Le inquadrature sono quasi tutte in luoghi chiusi o rigidamente delimitati, non c’è mai il respiro
dello spazio; l’unico momento in cui lo sguardo si allarga è quando verso la fine Szpilman
oltrepassa il muro e vede la città ridotta ad un cumulo di macerie. Lo sguardo spazia, si, ma
sull’orrore cosmico, sulla distruzione e il nulla sistematizzati.
Il motivo polanskiano del fatalismo e dell’arbitrarietà della sorte prevale anche qui, malgrado
Szpilman riceva un trattamento di favore per la sua fama di pianista apprezzato della radio di
Varsavia. Non viene mai messo in scena un rapporto di causa effetto tra malvagità e punizione, o tra
generosità, bontà, e premio. Il destino ha un andamento aleatorio, non c’è ricompensa dovuta per il
bene nè per il male che ciascuno pratica.
Il film procede per rarefazione: all’inizio è affollato di persone e voci; poi si sposta nella
individualità circoscritta di un individuo che sceglie l’isolamento per sopravvivere: dovrà lottare per
mantenere la lucidità tenendo a bada l’orrore che richia di sopraffarlo in ogni momento; in questo
senso Szpilman differisce dagli altri personaggi polanskiani che soccombono alla follia.
L’unica cosa a disposizione di Szpilman è il tempo, ed è paradossalmente il suo peggior nemico
perché può minare la sua lucidità ed obiettività: diversamnete dallo spettatore, non sa come
finiranno le cose, come andrà la guerra, quanto durerà, quale sarà il suo destino; si limita ad
osservare ciò che gli accade intorno.
Polanski ci fa vedere solo immagini frammentarie e rubate della battaglia, che sono necessarie al
protagonista per capire qualcosa di quel che sta accadendo all’esterno del suo microcosmo cieco.
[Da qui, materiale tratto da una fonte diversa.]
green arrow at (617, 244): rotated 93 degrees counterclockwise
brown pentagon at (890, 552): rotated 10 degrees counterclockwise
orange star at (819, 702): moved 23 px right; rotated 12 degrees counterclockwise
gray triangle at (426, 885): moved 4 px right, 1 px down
La musica, ovviamente è importante: Szpilman suona sempre Chopin, dapprima il “Notturno in do
diesis minore”, postumo; poi la “Grande polacca brillante op.22” (Allegro molto), infine la “Ballata
n.1 in sol minore op.23”.
La musica suonata dall’ufficiale nazista ovviamente è di Beethoven (polacco suona polacco;
tedesco suona tedesco) e si tratta della “Sonata op.27, n.2- Al chiaro di luna”.
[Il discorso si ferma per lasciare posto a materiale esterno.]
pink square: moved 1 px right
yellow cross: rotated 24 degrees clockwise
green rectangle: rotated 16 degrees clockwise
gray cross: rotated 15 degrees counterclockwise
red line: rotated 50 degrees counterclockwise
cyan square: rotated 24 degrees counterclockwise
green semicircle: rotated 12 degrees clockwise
Quando incontra l’ufficiale nazista pian piano la situazione si ribalta, poichè riesce a creare con
l’ufficiale una comunicazione estetica che gradualmente si fa etica: il tedesco lo aiuta, ma non per
questo ne riceverà un premio; s’è già detto che la forza di Polanski è nell’essere fuori da questi
clichè.
Sempre durante il momento dell’incontro tra il pianista e l’ufficiale ci troviamo dinanzi a una
sequenza di simbologie: sul piano sono appoggiate la latta di cetrioli che Szpilman custodisce
gelosamente e l’uniforme con cappello dell’ufficiale nazista. Szpilman è l’uomo biologico,
abbrutito, ridotto a occuparsi – vitalisticamente, disperatamente – dei suoi bisogni elementari (ecco
dunque il cibo, e quindi quei preziosi cetrioli), ma capace di risorgere, di ripristinare i suoi valori;
l’ufficiale è l’uomo culturale, arrivato al capolinea della storia (è questo il senso di quell’uniforme,
che dell’abisso della storia è emblema riconosciuto), chino dopo aver capitolato sotto il peso di una
degenerazione della civiltà che altro non è se non pura barbarie. I due estremi sembrano incontrarsi
a mezza via.
Mentre la musica di Chopin pervade la stanza, un raggio di sole unisce idealmente i due personaggi
che, pur avviati su itinerari antagonisti, custodiscono dentro di sé la grazia e la bellezza: è questo
che ancora rende possibile un punto d’incontro, malgrado il male del mondo e malgrado le
condizioni di Szpilman ne facciano poco più che una larva. Eppure c’è ancora spazio per la bellezza
(ne La morte e la fanciulla veniva espresso lo stesso concetto).